Data provided
"""

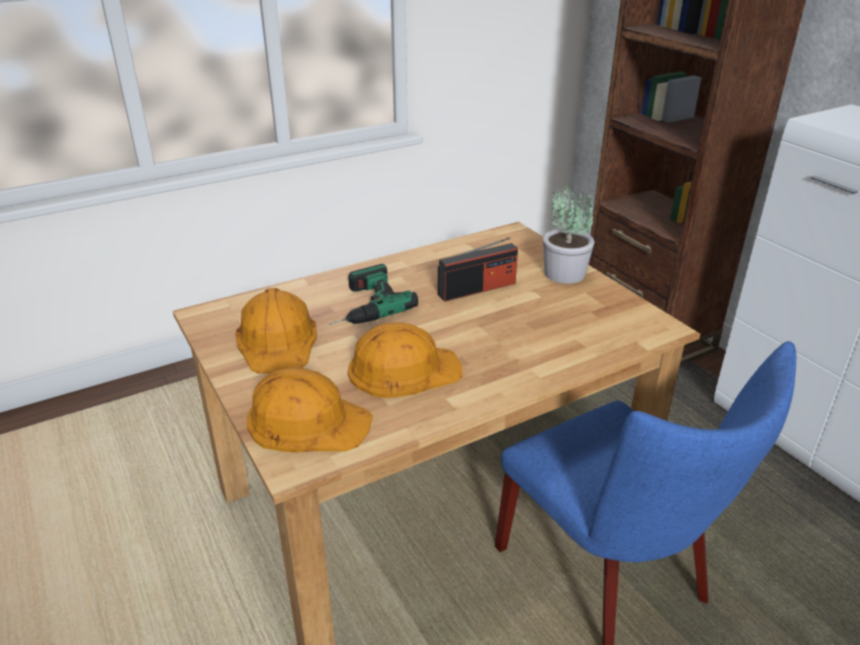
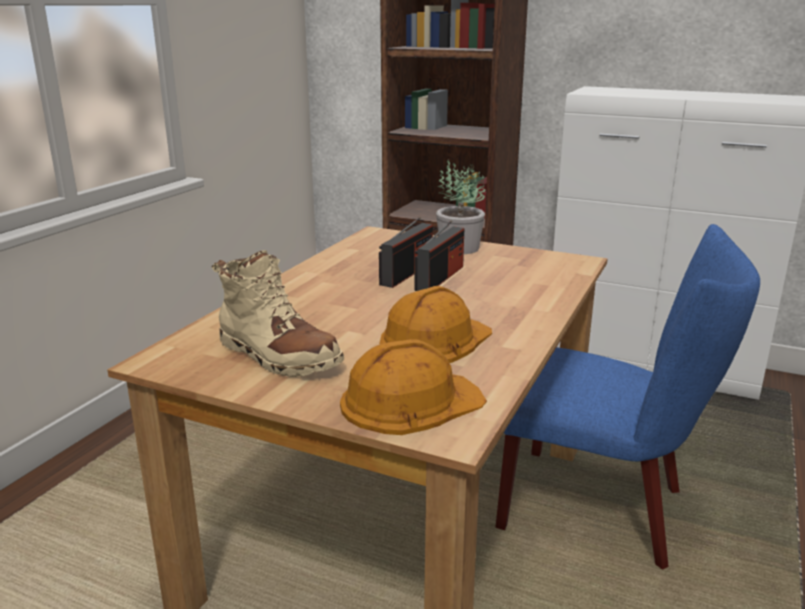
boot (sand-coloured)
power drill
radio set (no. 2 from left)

"""

Task description
Give back the data exactly, with no images.

Result of this exercise
boot (sand-coloured)
power drill
radio set (no. 2 from left)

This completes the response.